Sekali, lagi kutahan bibirku untuk berkata kalau aku sangat sakit. Ku putuskan untuk berkata “Semua baik-baik saja bu,” 

Namun, perasaan seorang ibu berbeda. Itulah kenapa ia tercipta sebagai makhluk yang sangat pandai membaca hati anaknya. Ku akhiri sekali lagi percakapan itu dengan mengatakan “Aku baik-baik saja bu.”  Hingga ia berkata “Baik nak, semoga cepat sembuh. Minum susu dan makan yang teratur. Jangan lupa istirahat, ibu selalu mendoakanmu.” sahutnya dengan nada khawatir.

“Baik bu…. Terimakasih.” ucapku, tanpa sadar air mata meluncur kembali di kedua pipiku.   Ku tutup sambungan ponselku dengannya. Sepertinya, aku tak perlu mengadu lagi kepadanya tentang rasa sakit ini dan seharusnya aku percaya ketika ibu mendoakanku, maka doa-doanya pun akan selalu menjaga dan melindungiku. Bukankah aku terlahir karena doa-doa darinya? 

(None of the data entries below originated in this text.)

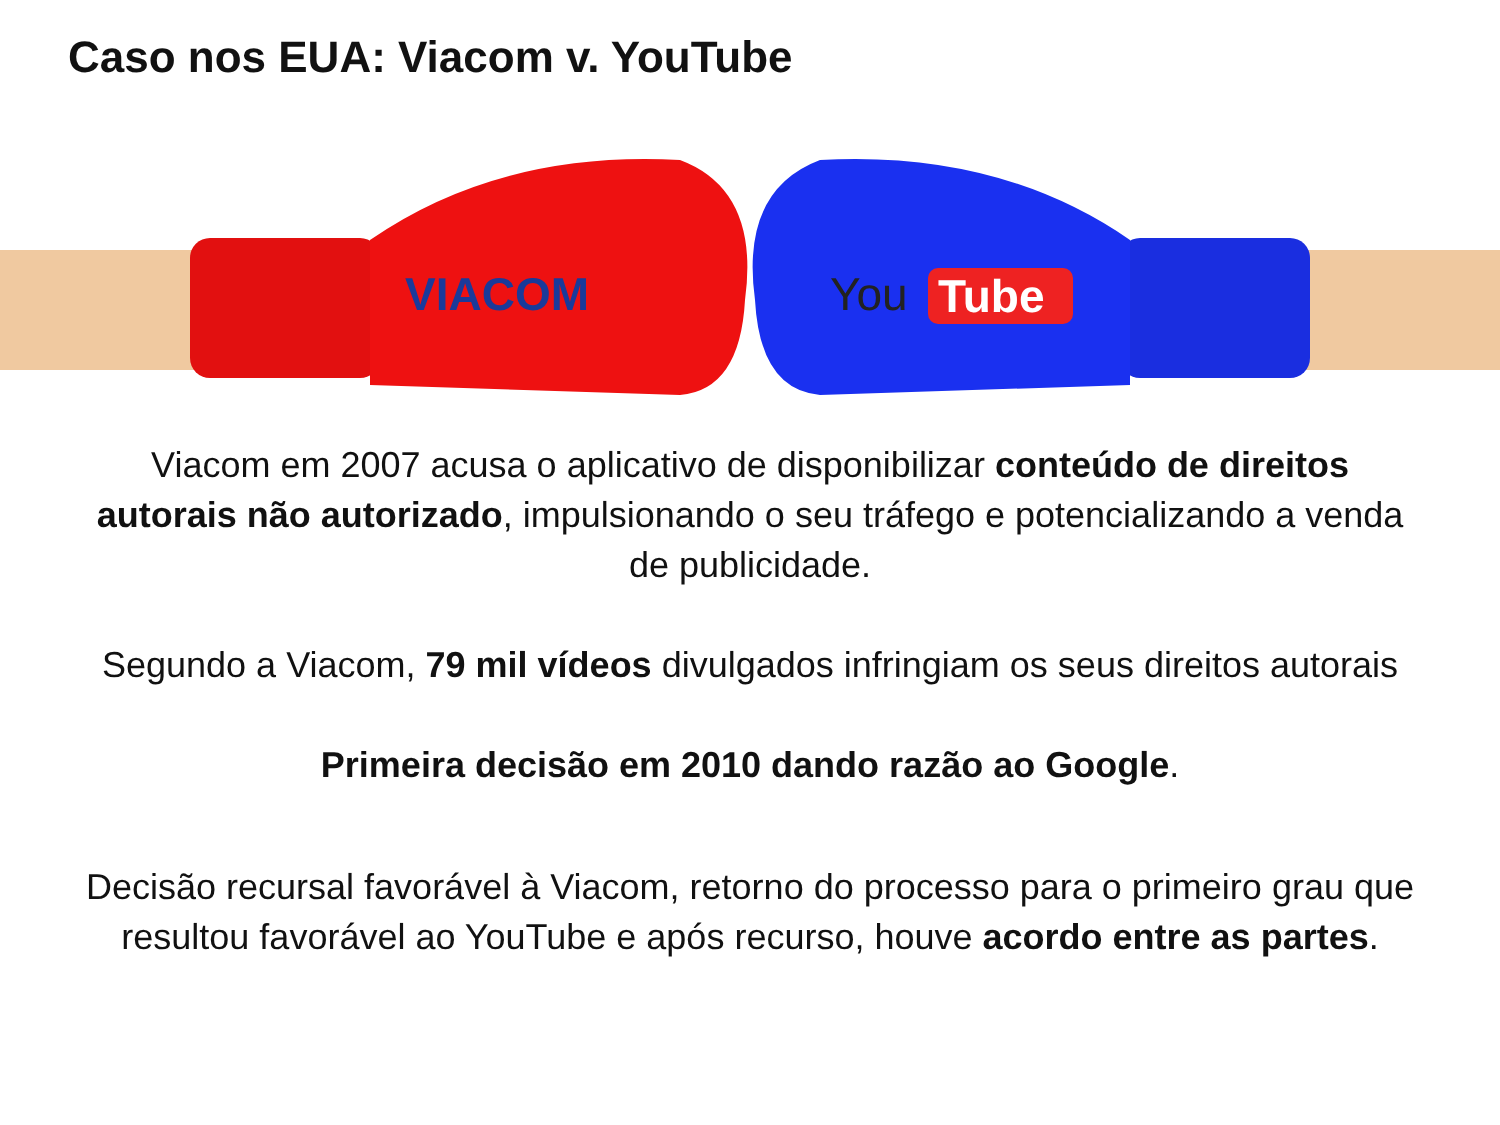Caso nos EUA: Viacom v. YouTube
VIACOM
You
Tube
Viacom em 2007 acusa o aplicativo de disponibilizar conteúdo de direitos autorais não autorizado, impulsionando o seu tráfego e potencializando a venda de publicidade.
Segundo a Viacom, 79 mil vídeos divulgados infringiam os seus direitos autorais
Primeira decisão em 2010 dando razão ao Google.
Decisão recursal favorável à Viacom, retorno do processo para o primeiro grau que resultou favorável ao YouTube e após recurso, houve acordo entre as partes.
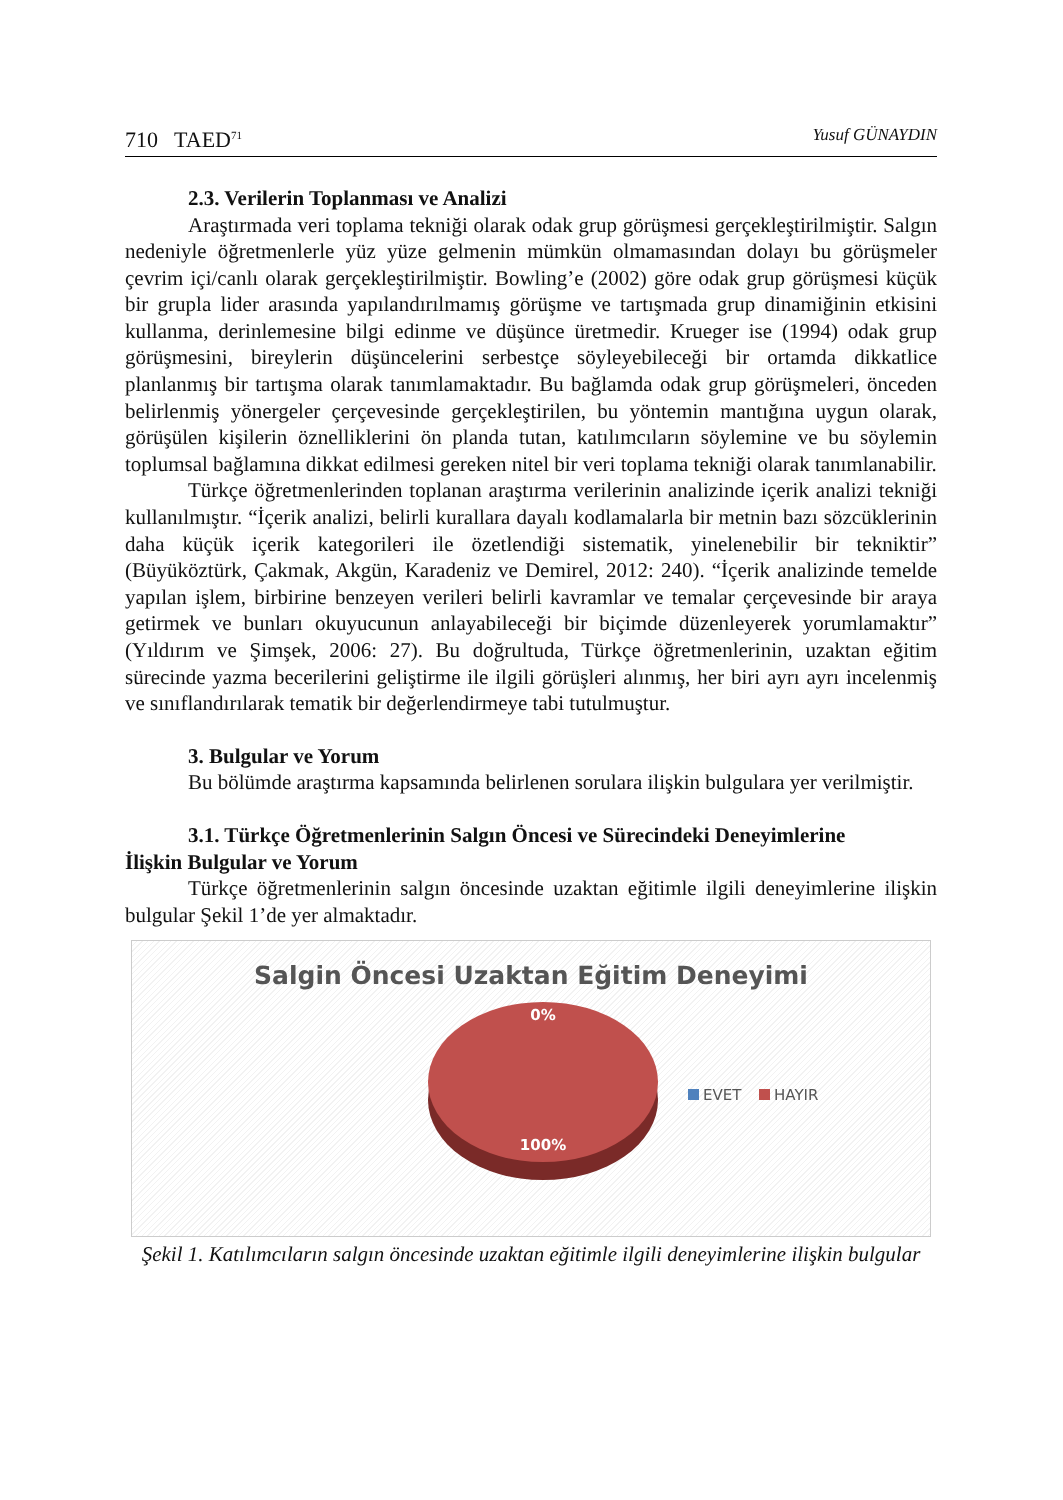710 TAED<sup>71</sup> Yusuf GÜNAYDIN
2.3. Verilerin Toplanması ve Analizi
Araştırmada veri toplama tekniği olarak odak grup görüşmesi gerçekleştirilmiştir. Salgın nedeniyle öğretmenlerle yüz yüze gelmenin mümkün olmamasından dolayı bu görüşmeler çevrim içi/canlı olarak gerçekleştirilmiştir. Bowling’e (2002) göre odak grup görüşmesi küçük bir grupla lider arasında yapılandırılmamış görüşme ve tartışmada grup dinamiğinin etkisini kullanma, derinlemesine bilgi edinme ve düşünce üretmedir. Krueger ise (1994) odak grup görüşmesini, bireylerin düşüncelerini serbestçe söyleyebileceği bir ortamda dikkatlice planlanmış bir tartışma olarak tanımlamaktadır. Bu bağlamda odak grup görüşmeleri, önceden belirlenmiş yönergeler çerçevesinde gerçekleştirilen, bu yöntemin mantığına uygun olarak, görüşülen kişilerin öznelliklerini ön planda tutan, katılımcıların söylemine ve bu söylemin toplumsal bağlamına dikkat edilmesi gereken nitel bir veri toplama tekniği olarak tanımlanabilir.
Türkçe öğretmenlerinden toplanan araştırma verilerinin analizinde içerik analizi tekniği kullanılmıştır. “İçerik analizi, belirli kurallara dayalı kodlamalarla bir metnin bazı sözcüklerinin daha küçük içerik kategorileri ile özetlendiği sistematik, yinelenebilir bir tekniktir” (Büyüköztürk, Çakmak, Akgün, Karadeniz ve Demirel, 2012: 240). “İçerik analizinde temelde yapılan işlem, birbirine benzeyen verileri belirli kavramlar ve temalar çerçevesinde bir araya getirmek ve bunları okuyucunun anlayabileceği bir biçimde düzenleyerek yorumlamaktır” (Yıldırım ve Şimşek, 2006: 27). Bu doğrultuda, Türkçe öğretmenlerinin, uzaktan eğitim sürecinde yazma becerilerini geliştirme ile ilgili görüşleri alınmış, her biri ayrı ayrı incelenmiş ve sınıflandırılarak tematik bir değerlendirmeye tabi tutulmuştur.
3. Bulgular ve Yorum
Bu bölümde araştırma kapsamında belirlenen sorulara ilişkin bulgulara yer verilmiştir.
3.1. Türkçe Öğretmenlerinin Salgın Öncesi ve Sürecindeki Deneyimlerine
İlişkin Bulgular ve Yorum
Türkçe öğretmenlerinin salgın öncesinde uzaktan eğitimle ilgili deneyimlerine ilişkin bulgular Şekil 1’de yer almaktadır.
Salgin Öncesi Uzaktan Eğitim Deneyimi
0%
100%
EVET
HAYIR
Şekil 1. Katılımcıların salgın öncesinde uzaktan eğitimle ilgili deneyimlerine ilişkin bulgular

Pagi pun menjelma cepat menjadi malam. Entah sudah kali keberapa ibu meneleponku. Pertama,  saat sore hari ia meneleponku menanyakan keadaanku apakah sudah membaik atau belum? Kujawab dengan iya yang sedikit dusta. Kedua, saat malam hari. Saat telepon malam hari itulah ia berkata ingin menemuiku di rumah kostku. Aku pun terkejut mendengarnya. Kularang ia untuk berkunjung, hal itu bukan semata-mata aku tak menyukai kehadirannya. Melainkan aku tak ingin mengganggu ketenangannya, membuatnya terlalu banyak berpikir tentang diriku. Namun sayang, ia mengatakan tetap akan datang menemuiku untuk memberikan obat yang baru ia beli di klinik. 

Malam harinya, sekitar pukul 21.00 malam, ibu mengetuk pintu kamar kostku. Ia datang bersama ayahku. Kulihat ia membawakan bungkusan obat dan bingkisan roti yang katanya baru saja dibelinya ditoko roti berinisial kincir angin itu. Aku langsung memeluk dirinya, kucium pipinya yang wangi parfumnya sudah sangat biasa kucium. Dalam hati aku berkata, “Ibu, aku juga senantiasa mendoakanmu.” Semoga doa-doaku untuk ibu terjabah, disetiap sujudku. Agar ia selalu terjaga dibawah lindungan-Nya dan menjaga agar air matanya tidak jatuh karena begitu mengkhawatirkanku.